▸ **BRIEF**: Lay out the text of the items, from the very beginning through the line containing "приступаем к его подготовке.", as a JSON list of strings with one string per line. Leave out blank lines and the pictures.

▸ **EXERCISE INPUT**:
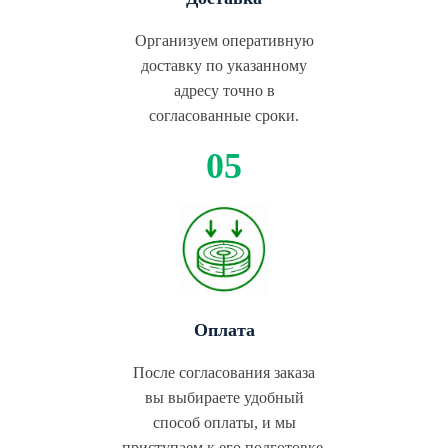
Организуем оперативную
доставку по указанному
адресу точно в
согласованные сроки.
Оплата
После согласования заказа
вы выбираете удобный
способ оплаты, и мы
приступаем к его подготовке.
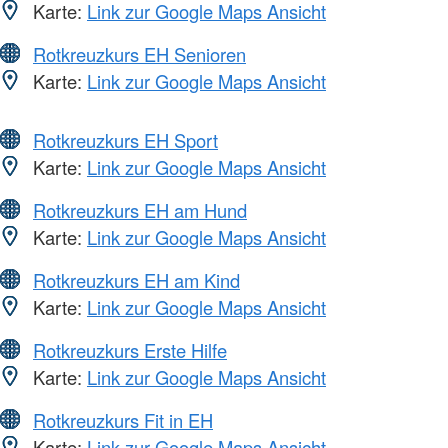
Karte:
Link zur Google Maps Ansicht
Rotkreuzkurs EH Senioren
Karte:
Link zur Google Maps Ansicht
Rotkreuzkurs EH Sport
Karte:
Link zur Google Maps Ansicht
Rotkreuzkurs EH am Hund
Karte:
Link zur Google Maps Ansicht
Rotkreuzkurs EH am Kind
Karte:
Link zur Google Maps Ansicht
Rotkreuzkurs Erste Hilfe
Karte:
Link zur Google Maps Ansicht
Rotkreuzkurs Fit in EH
Karte:
Link zur Google Maps Ansicht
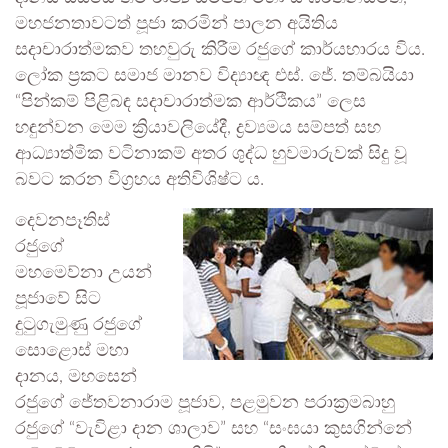
මහජනතාවටත් පූජා කරමින් පාලන අයිතිය
සදාචාරාත්මකව තහවුරු කිරීම රජුගේ කාර්යභාරය විය.
ලෝක ප්‍රකට සමාජ මානව විද්‍යාඥ එස්. ජේ. තම්බයියා
“පින්කම් පිළිබඳ සදාචාරාත්මක ආර්ථිකය” ලෙස
හඳුන්වන මෙම ක්‍රියාවලියේදී, ද්‍රව්‍යමය සම්පත් සහ
ආධ්‍යාත්මික වටිනාකම් අතර ශුද්ධ හුවමාරුවක් සිදු වූ
බවට කරන විග්‍රහය අතිවිශිෂ්ට ය.
දෙවනපෑතිස්
රජුගේ
මහමෙව්නා උයන්
පූජාවේ සිට
දුටුගැමුණු රජුගේ
සොළොස් මහා
දානය, මහසෙන්
රජුගේ ජේතවනාරාම පූජාව, පළමුවන පරාක්‍රමබාහු
රජුගේ “වැවිළා දාන ශාලාව” සහ “සංඝයා කුසගින්නේ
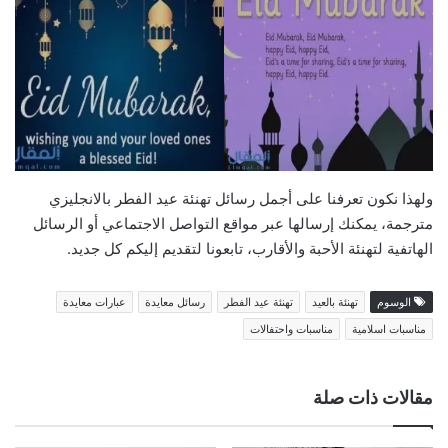
ولهذا نكون تعرفنا على أجمل رسائل تهنئة عيد الفطر بالانجليزي
مترجمة، يمكنك إرسالها عبر مواقع التواصل الاجتماعي أو الرسائل
الهاتفية لتهنئة الأحبة والأقارب، تابعونا لتقديم إليكم كل جديد.
الوسوم
تهنئة بالعيد
تهنئة عيد الفطر
رسائل معايدة
عبارات معايدة
مناسبات اسلامية
مناسبات واحتفالات
مقالات ذات صلة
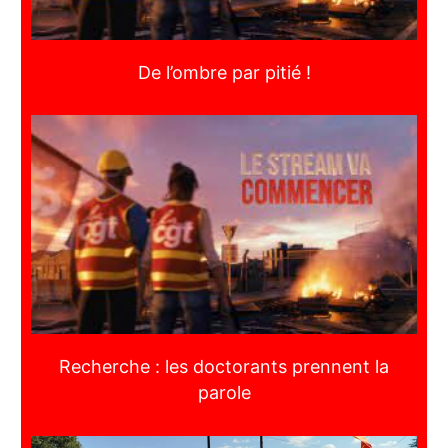
De l’ombre par pitié !
Recherche : les doctorants prennent la
parole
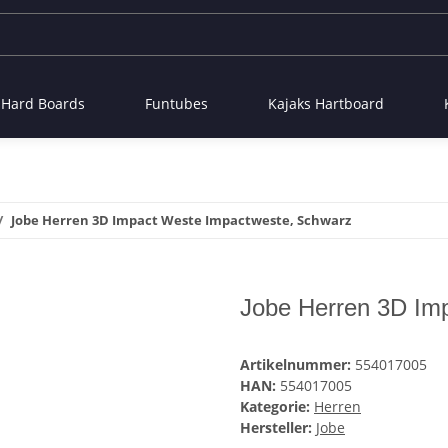
- Hard Boards
Funtubes
Kajaks Hartboard
Jobe Herren 3D Impact Weste Impactweste, Schwarz
Jobe Herren 3D Im
Artikelnummer:
554017005
HAN:
554017005
Kategorie:
Herren
Hersteller:
Jobe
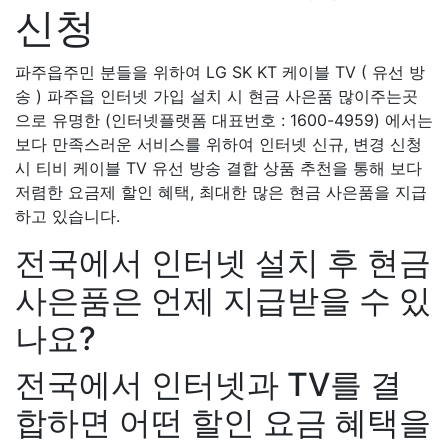
신청
파주읍주민 분들을 위하여 LG SK KT 케이블 TV ( 유선 방
송 ) 파주읍 인터넷 가입 설치 시 현금 사은품 많이주는곳
으로 유명한 (인터넷플랫폼 대표번호 : 1600-4959) 에서는
보다 만족스러운 서비스를 위하여 인터넷 신규, 변경 신청
시 티비 케이블 TV 유선 방송 결합 상품 추천을 통해 보다
저렴한 요금제 할인 혜택, 최대한 많은 현금 사은품을 지급
하고 있습니다.
전국에서 인터넷 설치 후 현금
사은품은 언제 지급받을 수 있
나요?
전국에서 인터넷과 TV를 결
합하면 어떤 할인 요금 혜택을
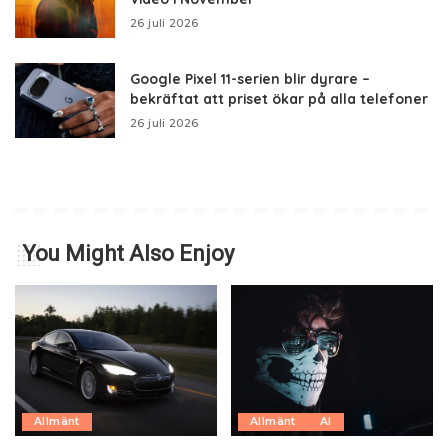
26 juli 2026
Google Pixel 11-serien blir dyrare –
bekräftat att priset ökar på alla telefoner
26 juli 2026
You Might Also Enjoy
Allmänt
Allmänt
AI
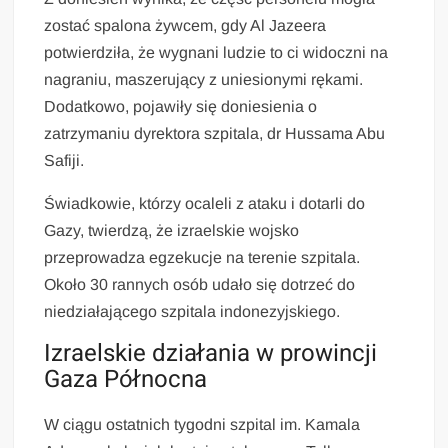
zostać spalona żywcem, gdy Al Jazeera
potwierdziła, że wygnani ludzie to ci widoczni na
nagraniu, maszerujący z uniesionymi rękami.
Dodatkowo, pojawiły się doniesienia o
zatrzymaniu dyrektora szpitala, dr Hussama Abu
Safiji.
Świadkowie, którzy ocaleli z ataku i dotarli do
Gazy, twierdzą, że izraelskie wojsko
przeprowadza egzekucje na terenie szpitala.
Około 30 rannych osób udało się dotrzeć do
niedziałającego szpitala indonezyjskiego.
Izraelskie działania w prowincji
Gaza Północna
W ciągu ostatnich tygodni szpital im. Kamala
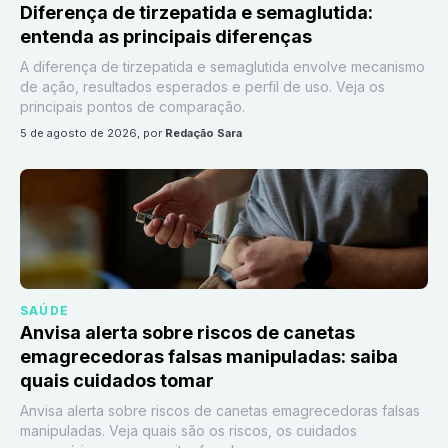
Diferença de tirzepatida e semaglutida:
entenda as principais diferenças
A diferença de tirzepatida e semaglutida envolve mecanismo
de ação, resultados esperados e perfil de uso. Veja os
principais pontos de comparação.
5 de agosto de 2026
, por
Redação Sara
SAÚDE
Anvisa alerta sobre riscos de canetas
emagrecedoras falsas manipuladas: saiba
quais cuidados tomar
Anvisa alerta sobre riscos de canetas emagrecedoras falsas
manipuladas. Veja quais são os riscos, os cuidados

▸ **COMPLETED EXERCISE**:
[
  "Организуем оперативную",
  "доставку по указанному",
  "адресу точно в",
  "согласованные сроки.",
  "Оплата",
  "После согласования заказа",
  "вы выбираете удобный",
  "способ оплаты, и мы",
  "приступаем к его подготовке."
]